The changes effected by the Black Death were profound. Beyond doubt the dearth of labour was one great effect. “Sheep and cattle,” says a chronicle, “went wandering over the fields with none to go and drive them ... many perished for lack of herdsmen.”
As a result, the labour population that was left broke away from its fixed serfdom. In spite of attempts to hold the labourer in his place by acts of parliament, the old system of villeinage, of people tied to the soil, came to its end. “Labour” was henceforth free, if only free to be “out of work.” Even after this the law for a long time attempted to keep labourers from leaving their own parishes, to prevent them becoming a charge on another. But with the Black Death the feudal mould was broken. The consequences were not all good. Change seldom is. With liberated labour appear in history the familiar “sturdy beggars,” and “idle vagabonds,” who vexed the Tudor times. Many of these were to figure later, willing or unwilling, as emigrants to America and builders of empire — patriots who left their country for their country’s good.

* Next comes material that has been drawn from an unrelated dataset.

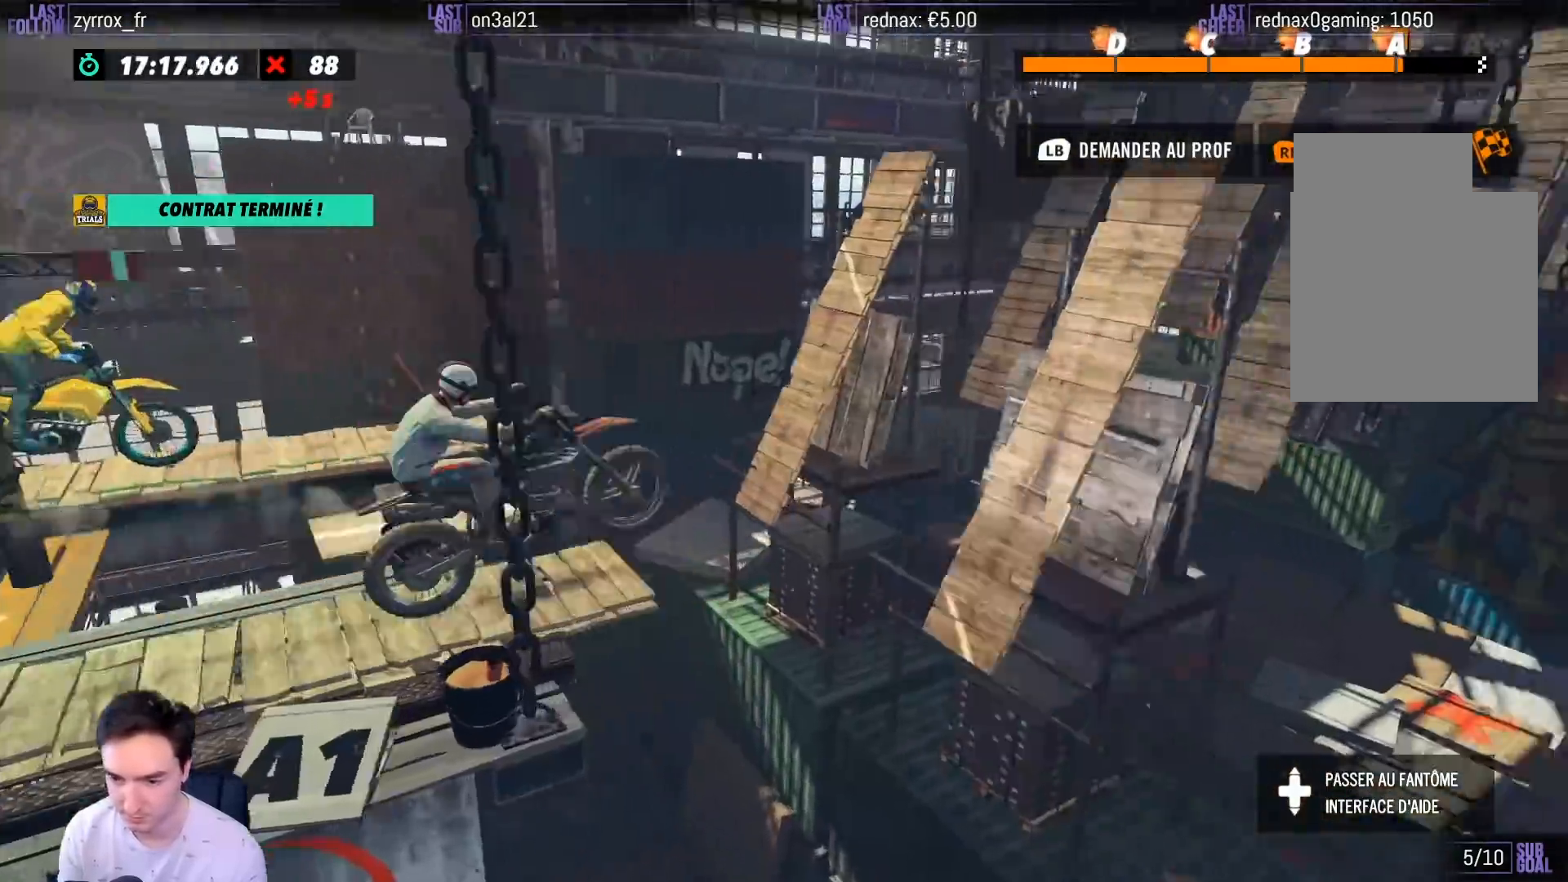
{"buttons": ["R2"], "left_stick": "right", "right_stick": "center", "events": [[33, "left_stick", "right"], [167, "R2", "up"], [167, "left_stick", "center"], [217, "R2", "down"], [233, "R2", "up"], [283, "R2", "down"], [333, "left_stick", "right"]]}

Thus the structure of feudalism underwent a double dilapidation. Military science knocked off the stones above — the dearth of labour undermined the courses below.
Nor was this all. Culture, as well as arms and industry, moved forward. The art of printing, from engraved wooden blocks and then from movable type cast from melted lead, came to Europe about the end of the fourteen hundreds.
William Caxton, England’s first printer, printed a hundred different works (1476-91). Hence the “rolls” and “scrolls” of antiquity, painfully copied and recopied, were replaced by books. The scriptorium gave place to the press room. The machine began its mock servitude to man.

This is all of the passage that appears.